Prominent people are often honored with a direct quote that encourages using one’s own powers for the good of others. These are generally produced by someone with a graphic design background, and can rightly induce pride and uplift the reader.
In crumbling neighborhoods, churches are often the only functioning institutions that remain. Still, some messages – like the well-known verse from Romans 6:23 and Pastor Pinkens, “The Wages of Sin is Death” – are easier to understand than others, such as “Satan is a Lying Flag Burner.”
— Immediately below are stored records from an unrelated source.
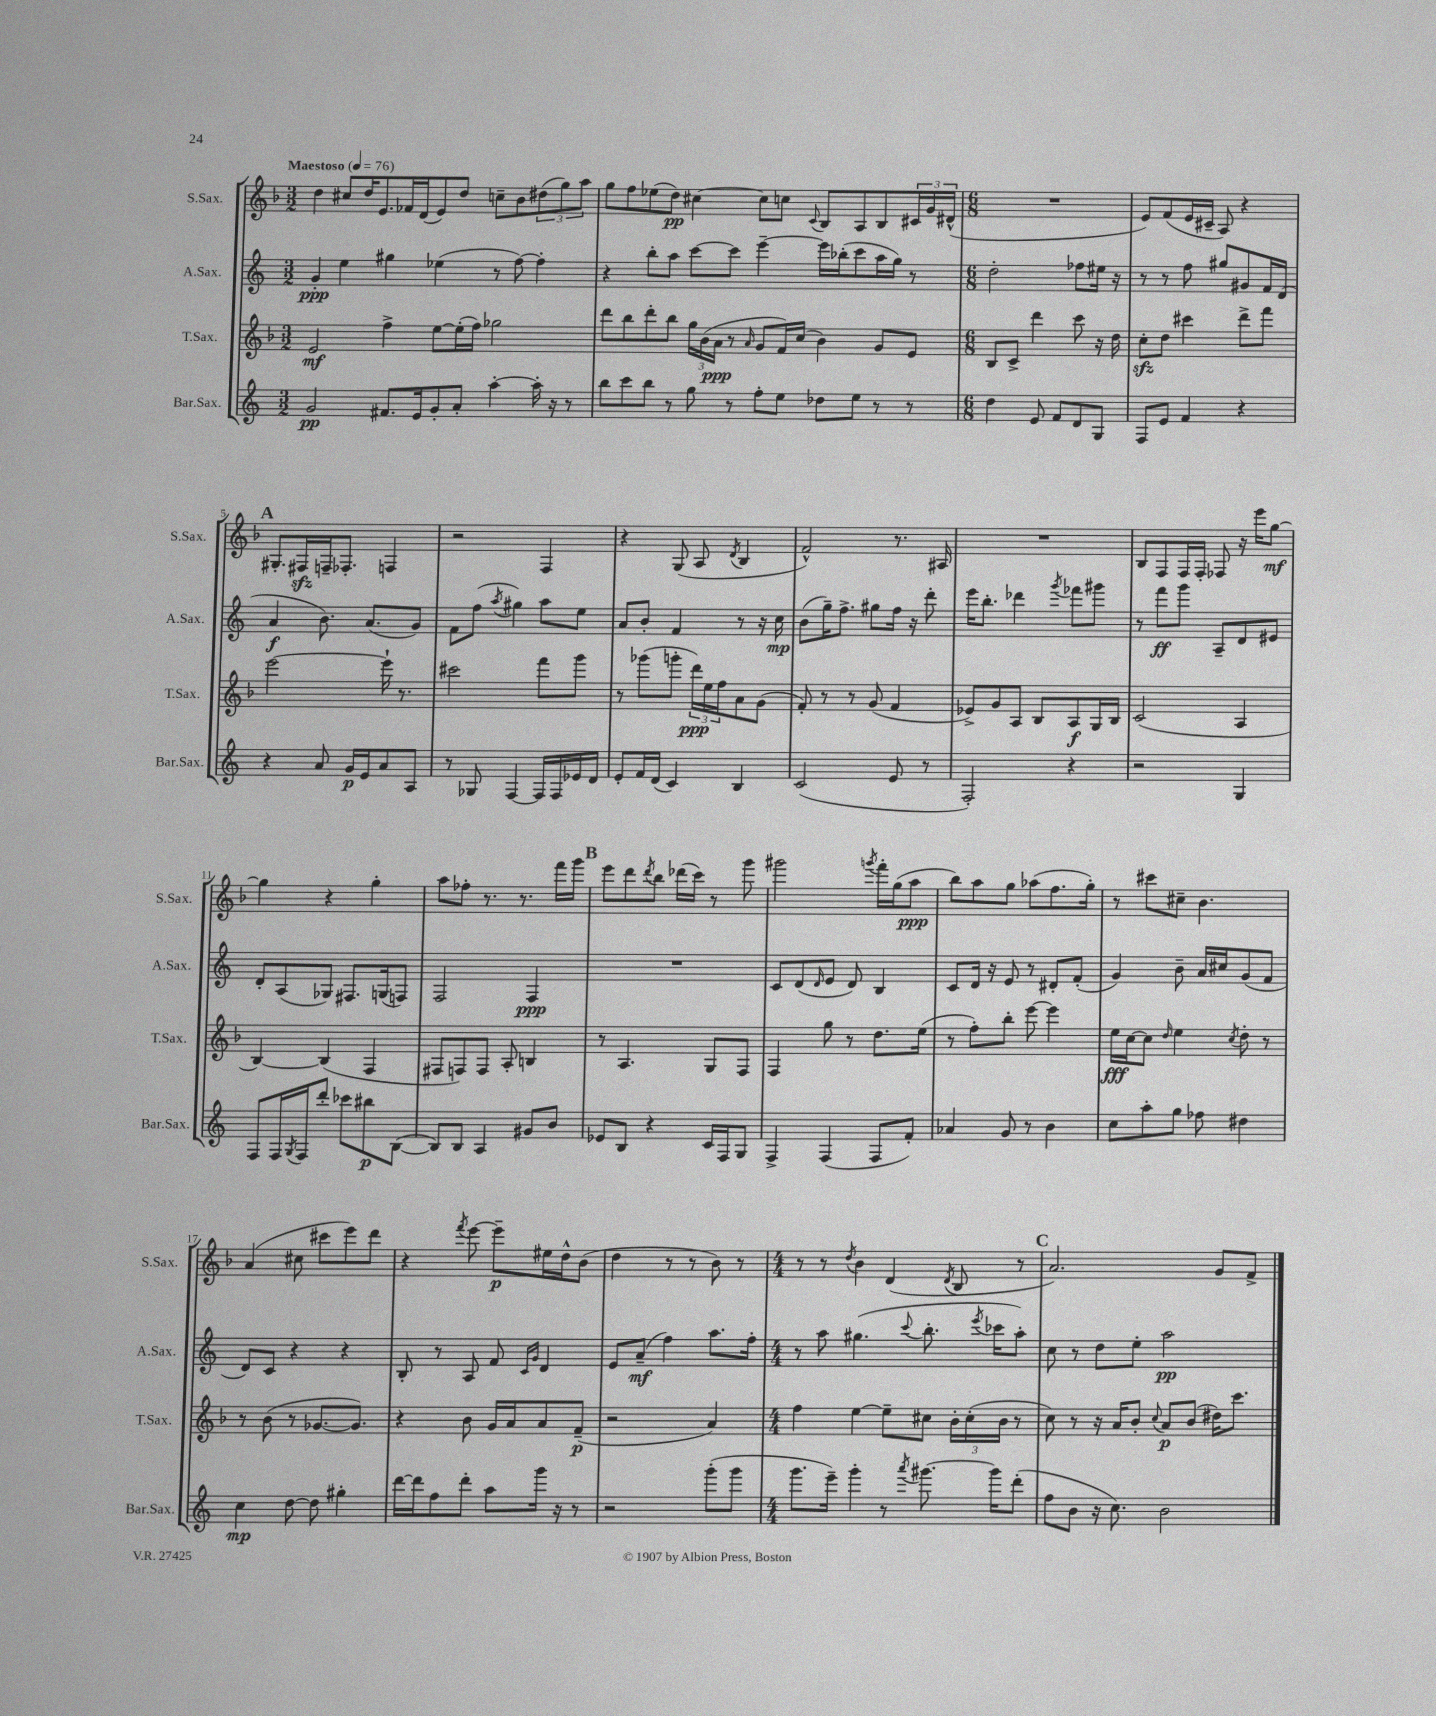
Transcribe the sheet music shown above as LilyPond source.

<<
\new StaffGroup <<
\new Staff = "s0" \with { instrumentName = "S.Sax." shortInstrumentName = "S.Sax." } {
    \clef treble \key f \major \numericTimeSignature \time 3/2 \tempo "Maestoso" 4 = 76
    d''4 cis''8 d''16 e'8. fes'16 d'16( e'8) d''8 c''8-- bes'8 \tuplet 3/2 { dis''8( g''8) a''8 } |
    g''8 f''8 ees''8( d''8\pp) cis''4~ cis''8 c''8 \appoggiatura { c'8 } bes8 a8 bes8 \tuplet 3/2 { cis'16 g'16 dis'16-^( } |
    \numericTimeSignature \time 6/8 R2. |
    e'8) f'8( e'16 cis'16-- a8) r4 |
    \mark \markup { \bold "A" } gis8.-. fis16\sfz f16-- fes8.-. f4 |
    r2 f4 |
    r4 g8( a8 \acciaccatura { d'8 } bes4 |
    f'2-^) r8. ais16 |
    R2. |
    bes8 f8 f16 f16-. fes8 r16 e'''16 g''8~\mf |
    g''4 r4 g''4-. |
    a''8 fes''8-. r8. r8. f'''16 g'''16 |
    \mark \markup { \bold "B" } e'''8 d'''8 \acciaccatura { d'''8 } bes''8 des'''16( c'''16) r8 g'''8 |
    gis'''2 \acciaccatura { g'''8 } f'''16-. g''16( a''8\ppp |
    bes''8) a''8 g''8 aes''8( f''8. g''16-.) |
    r8 cis'''8 cis''8-- bes'4. |
    a'4( cis''8 cis'''8 e'''8) d'''8 |
    r4 \acciaccatura { f'''8 } e'''8~ e'''8--\p eis''16 d''16-^ bes'8( |
    d''4 r8 r8 bes'8) r8 |
    \numericTimeSignature \time 4/4 r8 r8 \acciaccatura { d''8 } bes'4 d'4( \acciaccatura { d'8 } bes8 r8 |
    \mark \markup { \bold "C" } a'2.) g'8 f'8-> \bar "|." |
}
\new Staff = "s1" \with { instrumentName = "A.Sax." shortInstrumentName = "A.Sax." } {
    \clef treble \key c \major \numericTimeSignature \time 3/2
    g'4-.\ppp e''4 gis''4 ees''4( r8 f''8~) f''4-. |
    r4 b''8-. a''8 c'''8~ c'''8 e'''4~-- e'''16 bes''16-.( c'''8 a''16 g''16) r8 |
    \numericTimeSignature \time 6/8 d''2-. fes''8 eis''16 r16 |
    r8 r8 f''8 gis''8 gis'8 f'16 d'16( |
    \mark \markup { \bold "A" } a'4\f b'8.) a'8.( g'8) |
    f'8 f''8( \acciaccatura { a''8 } gis''4) a''8 e''8 |
    a'8 b'8-. f'4 r8 r16 c''16\mp |
    b'8( g''16--) f''8.-> gis''8 f''16 r16 d'''8-. |
    e'''16 b''8.-. des'''4 \acciaccatura { g'''8 } fes'''8 gis'''8 |
    r8 f'''8\ff g'''8 a8-- d'8 eis'8 |
    d'8-. a8( ges8) fis8. g16( f8) |
    f2 f4\ppp |
    \mark \markup { \bold "B" } R2. |
    c'8 d'8( \grace { d'16 } e'8 d'8) b4 |
    c'8 d'16 r16 e'8 r8 dis'8-. f'8-.( |
    g'4) b'8-- a'16 cis''16 g'8( f'8 |
    d'8) c'8 r4 r4 |
    b8-. r8 a8 f'8 \grace { c'16 g'16 } d'4 |
    e'8 a'8--\mf( f''4) a''8. f''16-. |
    \numericTimeSignature \time 4/4 r8 a''8 gis''4.( \appoggiatura { c'''8 } b''8.-. \acciaccatura { e'''8 } ces'''16 a''8-.) |
    \mark \markup { \bold "C" } c''8 r8 d''8 e''8-. a''2\pp \bar "|." |
}
\new Staff = "s2" \with { instrumentName = "T.Sax." shortInstrumentName = "T.Sax." } {
    \clef treble \key f \major \numericTimeSignature \time 3/2
    e'2\mf f''4-> e''8~ e''16-.( f''16) ges''2 |
    d'''8 bes''8 d'''8-. bes''8 \tuplet 3/2 { g''16 bes'16( a'16\ppp } r8 \grace { a'16 } g'8 f'16) c''16( bes'4) g'8 e'8 |
    \numericTimeSignature \time 6/8 bes8 c'8-> d'''4 c'''8 r16 d''16 |
    c''8-.\sfz d''8 cis'''4 d'''8-> f'''8 |
    \mark \markup { \bold "A" } e'''2~ e'''16-! r8. |
    cis'''2 f'''8 g'''8 |
    r8 ges'''8( g'''8-. \tuplet 3/2 { d'''16\ppp) e''16 f''16 } a'8 g'8( |
    f'8-.) r8 r8 g'8( f'4 |
    ees'8->) g'8 a8 bes8 a8\f g16 bes16 |
    c'2( a4 |
    bes4~) bes4( f4 |
    fis8 f8) f8 a8-. b4 |
    \mark \markup { \bold "B" } r8 a4. g8 f8 |
    f4 g''8 r8 d''8. e''16( |
    r8 f''8-.) bes''8-. e'''8~ e'''4 |
    e''16\fff c''16~ c''8 \grace { d''16 } e''4 \acciaccatura { c''8 } d''8-. r8 |
    r8 bes'8( r8 ges'8.~ ges'8.) |
    r4 bes'8 g'16 a'16 a'8 f'8--\p( |
    r2 a'4) |
    \numericTimeSignature \time 4/4 f''4 e''4~ e''8-- cis''8 \tuplet 3/2 { bes'16-. cis''16-.( bes'16 } r8 |
    \mark \markup { \bold "C" } c''8) r8 r16 a'16 bes'8-. \appoggiatura { c''8 } a'8\p bes'8( dis''16) c'''8. \bar "|." |
}
\new Staff = "s3" \with { instrumentName = "Bar.Sax." shortInstrumentName = "Bar.Sax." } {
    \clef treble \key c \major \numericTimeSignature \time 3/2
    g'2\pp fis'8. e'16 g'8-. a'8-. a''4~-. a''16-. r16 r8 |
    b''8 c'''8 b''8 r8 g''8 r8 f''8-. e''8 des''8 e''8 r8 r8 |
    \numericTimeSignature \time 6/8 d''4 e'8 f'8 d'8 g8 |
    f8 e'8 f'4 r4 |
    \mark \markup { \bold "A" } r4 a'8 g'16\p e'16 a'8 a8 |
    r8 ges8 f4~ f16 f16 ees'16 d'16 |
    e'8-. f'16 d'16( c'4) b4 |
    c'2( e'8 r8 |
    f2-.) r4 |
    r2 g4 |
    f8 f16 \acciaccatura { g8 } f16 d'''8-. ces'''8 bis''8\p b8~( |
    b8) b8 a4 gis'8 b'8 |
    \mark \markup { \bold "B" } ees'8 b8 r4 c'16 f16 g8 |
    f4-> f4( f8 f'8-.) |
    aes'4 g'8 r8 b'4 |
    c''8 a''8-. g''8 fes''8 dis''4 |
    c''4\mp d''8~ d''8 gis''4-. |
    d'''16~ d'''16 f''8 d'''8-. a''8 g'''16 r16 r8 |
    r2 g'''8-.( g'''8 |
    \numericTimeSignature \time 4/4 g'''8. e'''16--) g'''4-. r8 \acciaccatura { a'''8 } gis'''8.~ gis'''16 d'''8-.( |
    \mark \markup { \bold "C" } f''8 b'8 r16 c''8.) b'2 \bar "|." |
}
>>
>>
At the Redeemed Church of God in Christ (COGIC) on St. Aubin Street, a fresh coat of paint and a verse from The Book of Revelation have not (yet) been marred by graffiti.
Whether on Twitter, Facebook or a brick wall, they just turn up. The writer has something heartfelt to say, and says it. This work of writing therapy – “If only I could Steal the Looks in Your Heart” – obviously took a while to execute and some liberties with punctuation and spelling. I found this rant on a brick interior wall on Russell St. The message is still there. The location had previously been a bank and later the home of the Flying Tigers M/C.
I suggest the writer of “Free Souvenirs from Detroit” was tired of “ruin porn” tourists in the city.
I have always liked this collage of text and images I found nailed to a fence. A strong sense of poetry, solidarity, and love emanates from this piece of folk art.
The announcement of the West Indian American Association was hastily written and posted on a metal fence promoting Pre-Mother’s Day Cultural Extravagance on E. 7 Mile. The day’s event sells a lot of entertainment for a small price. Long gone.
It’s highly unlikely that Disney authorized the use of a Mickey Mouse image with a club foot and some non-Disney balloon text, but the genuine values of Ila’s Liquor Store on Gratiot Avenue come through. “We Love Our Customer Like A Fat Kid Love Cake.”